Bu hikâye, aşkın ve ilişkilerin insanları nasıl kaybedenlere dönüştürebileceğini anlatan bir romantik komedi.
İnsan doğasının en acınası yanlarını gözler önüne sererken, aşkın farklı biçimleriyle gelen heyecan verici ve kaotik anları da esprili bir dille işliyor.
Hipergerçekçi bir anlatımla, karakterlerin en düşük anları bile izleyiciyi hem güldürecek hem de onlara derin bir empati kurma fırsatı sunacak.
Hikâyenin merkezinde Seo Min Gi var.
O, Kore edebiyatı okuyan bir üniversite birinci sınıf öğrencisi.

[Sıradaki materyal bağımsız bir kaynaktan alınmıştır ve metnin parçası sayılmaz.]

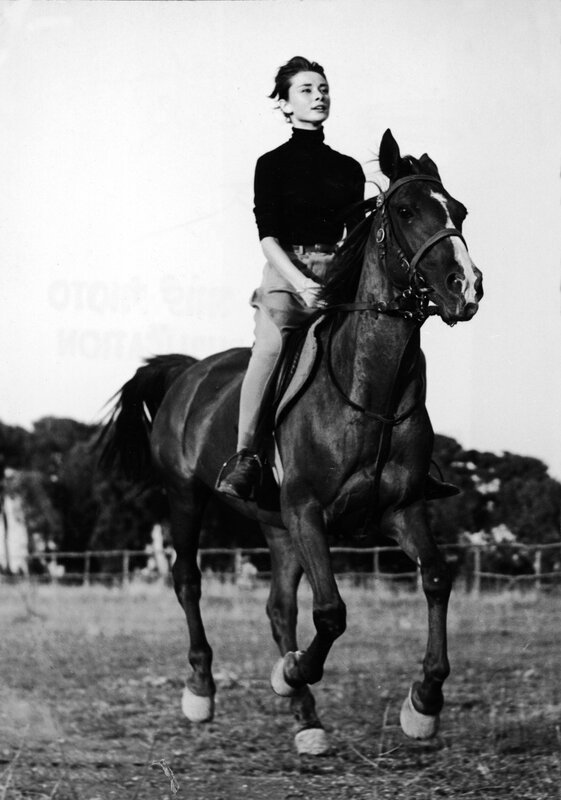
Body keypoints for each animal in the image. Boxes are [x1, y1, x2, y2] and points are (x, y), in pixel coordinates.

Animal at [99, 129, 483, 755]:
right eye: (405, 211)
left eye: (461, 211)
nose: (466, 287)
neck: (367, 389)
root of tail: (188, 370)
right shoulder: (307, 510)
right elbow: (329, 613)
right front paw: (294, 670)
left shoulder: (401, 509)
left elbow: (434, 578)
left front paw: (423, 704)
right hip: (187, 497)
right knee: (189, 581)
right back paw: (203, 691)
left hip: (276, 525)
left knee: (278, 606)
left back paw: (306, 719)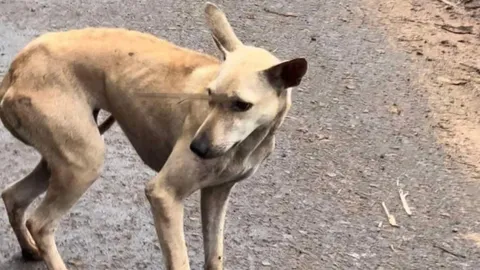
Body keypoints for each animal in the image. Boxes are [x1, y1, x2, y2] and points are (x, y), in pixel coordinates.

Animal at [0, 2, 308, 270]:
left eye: (242, 105)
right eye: (209, 94)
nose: (197, 148)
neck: (247, 144)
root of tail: (17, 66)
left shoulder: (216, 194)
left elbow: (214, 256)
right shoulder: (164, 195)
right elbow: (180, 260)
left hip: (63, 161)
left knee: (13, 196)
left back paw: (29, 250)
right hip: (83, 164)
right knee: (40, 223)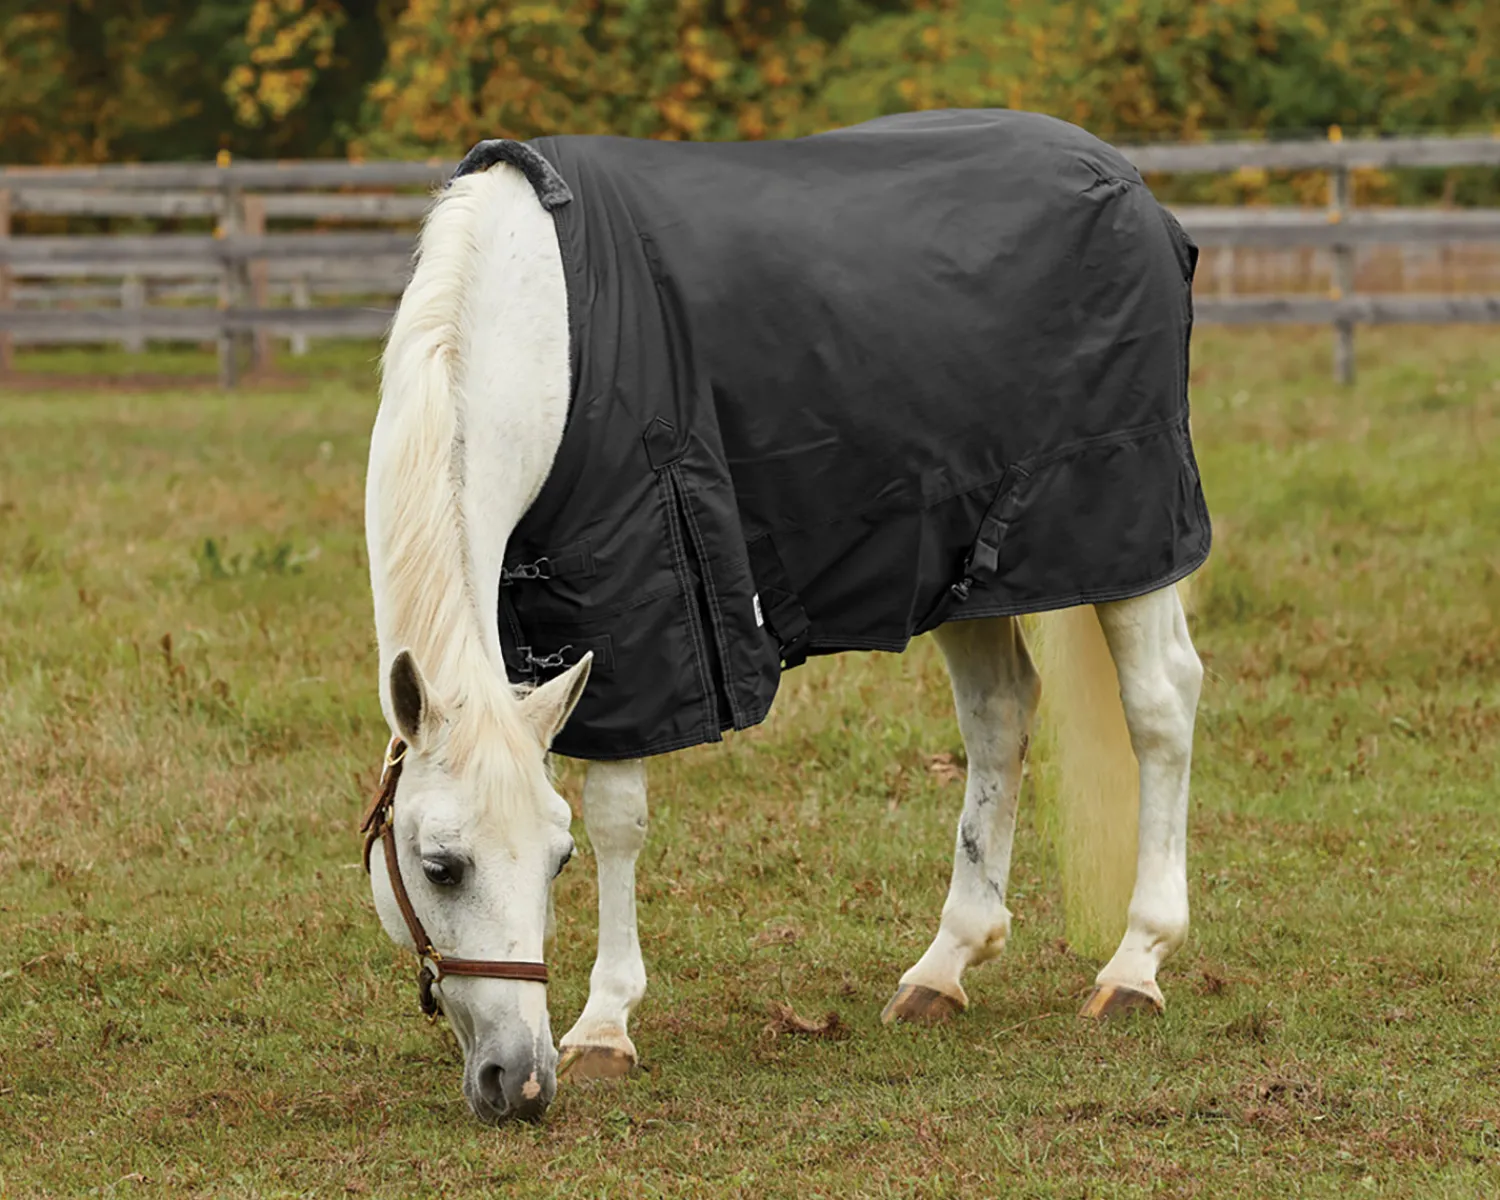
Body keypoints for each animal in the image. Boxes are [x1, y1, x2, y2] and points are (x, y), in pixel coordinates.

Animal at [364, 110, 1207, 1124]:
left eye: (557, 861)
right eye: (440, 866)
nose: (519, 1082)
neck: (543, 332)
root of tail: (1130, 185)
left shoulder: (641, 611)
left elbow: (618, 818)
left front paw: (605, 1027)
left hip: (1129, 533)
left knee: (1160, 706)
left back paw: (1135, 964)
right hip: (961, 556)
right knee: (1001, 716)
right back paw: (944, 966)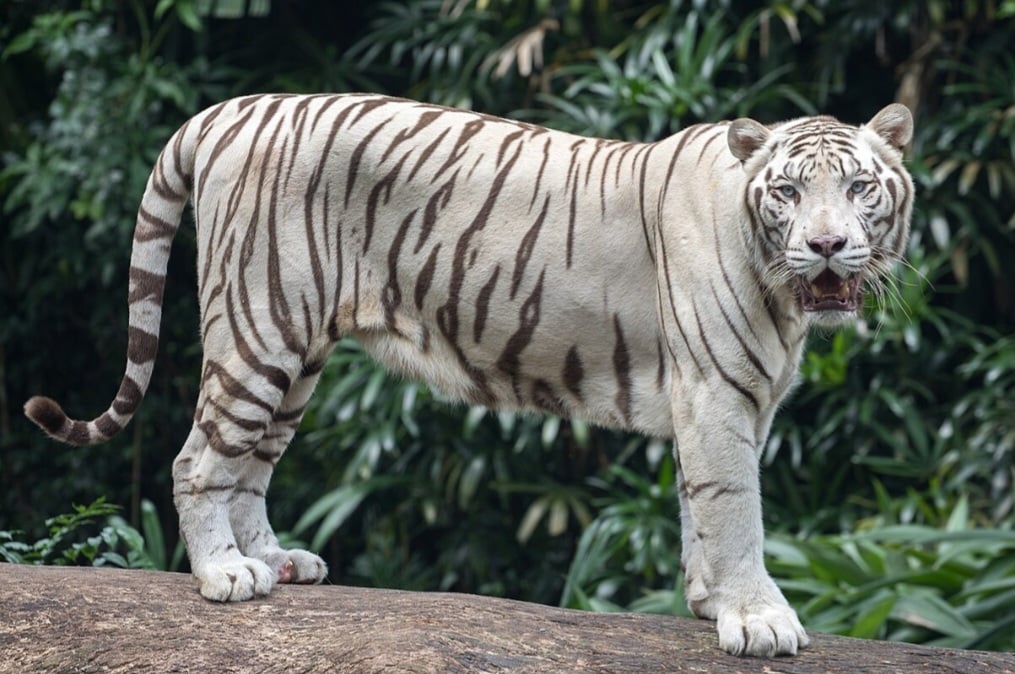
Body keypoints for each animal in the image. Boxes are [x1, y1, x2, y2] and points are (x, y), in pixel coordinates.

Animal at [24, 93, 914, 657]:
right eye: (788, 192)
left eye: (858, 188)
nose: (827, 247)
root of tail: (227, 111)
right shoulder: (716, 393)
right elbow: (735, 509)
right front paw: (757, 620)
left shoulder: (725, 401)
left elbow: (700, 506)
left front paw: (707, 603)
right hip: (259, 328)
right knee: (199, 459)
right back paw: (224, 575)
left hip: (297, 352)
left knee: (250, 466)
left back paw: (276, 562)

Hayat karşısında tereddütlü, sürekli düşünen ama bazen aniden cesur adımlar atan biri.
20 yaşında olmanın getirdiği tecrübesizlikle, attığı her adım kaçınılmaz olarak sakarlıklar ve yanlış anlaşılmalarla sonuçlanıyor.
Ancak, Min Gi sadece komik bir karakter değil; aynı zamanda derin düşünen, idealleri ve sorgulamaları olan bir genç.

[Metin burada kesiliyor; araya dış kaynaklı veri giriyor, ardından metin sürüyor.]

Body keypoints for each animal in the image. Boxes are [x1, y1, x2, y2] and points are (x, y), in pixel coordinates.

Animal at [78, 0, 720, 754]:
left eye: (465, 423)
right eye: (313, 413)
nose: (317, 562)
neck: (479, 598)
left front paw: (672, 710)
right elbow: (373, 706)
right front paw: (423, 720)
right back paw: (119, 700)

Dünyayı anlamaya çalışırken hata yapmaktan korkmayan, ama her seferinde kendi iç dünyasında uzun uzun bu hataları tartışan biri.

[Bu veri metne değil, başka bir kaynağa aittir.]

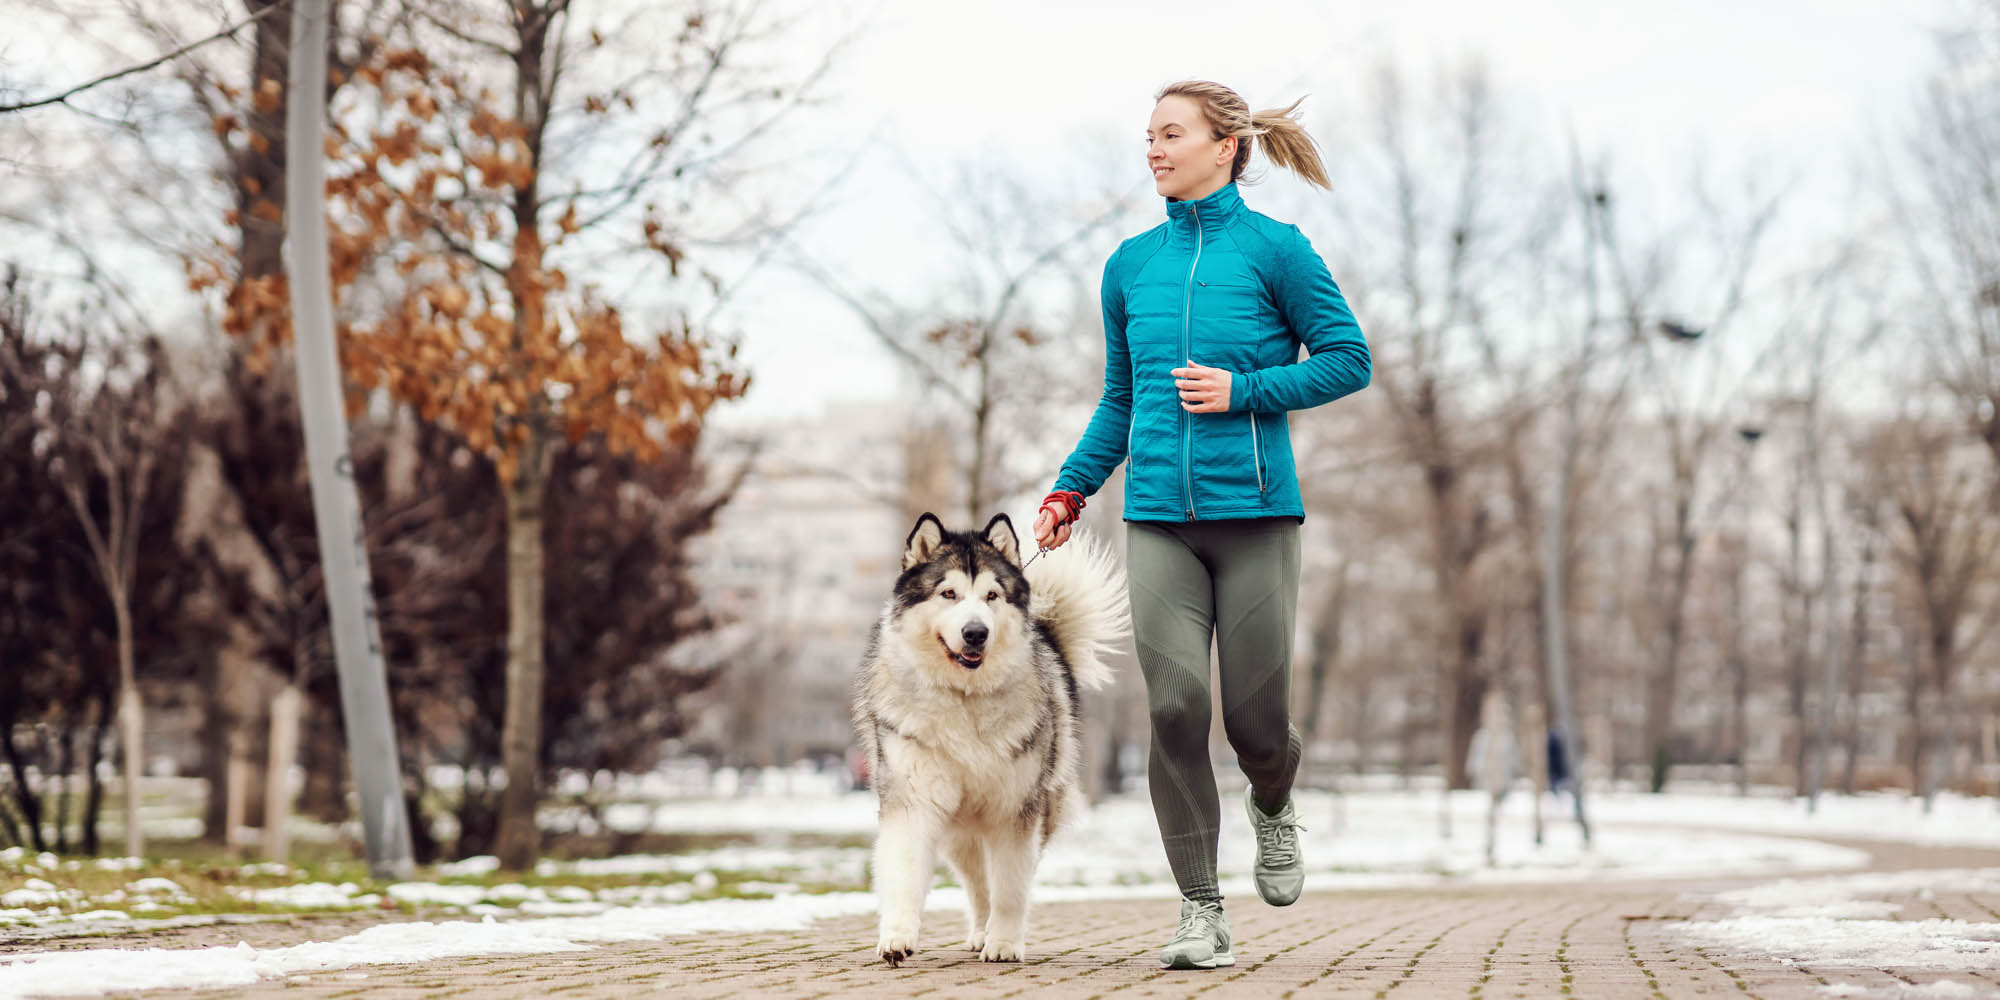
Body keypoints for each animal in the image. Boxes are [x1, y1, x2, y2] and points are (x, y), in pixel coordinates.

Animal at [844, 512, 1128, 964]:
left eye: (992, 595)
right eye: (949, 593)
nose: (975, 632)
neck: (964, 697)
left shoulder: (1015, 811)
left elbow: (1010, 888)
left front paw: (1006, 943)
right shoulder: (912, 800)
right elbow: (905, 873)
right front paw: (897, 938)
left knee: (995, 881)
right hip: (960, 832)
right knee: (977, 883)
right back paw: (979, 931)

Öte yandan, Min Gi’nin hayatı onun aksine çok daha basit yaşayan bir yabancıyla kesişiyor.
Bu kişi, büyük hayalleri olmayan, sadece arkadaşlarıyla içki içmekten ve internet kafelerde oyun oynamaktan keyif alan biri.
Ancak bu beklenmedik karşılaşma, her iki karakterin de aşk ve hayat hakkındaki bakış açılarını değiştirecek bir dizi komik ve dokunaklı olaya kapı aralıyor.
Böylece, hikâye hem romantizmin hem de insan doğasının zayıf ama sevimli yönlerini, kahkaha ve duygusallıkla harmanlayan unutulmaz bir deneyime dönüşüyor.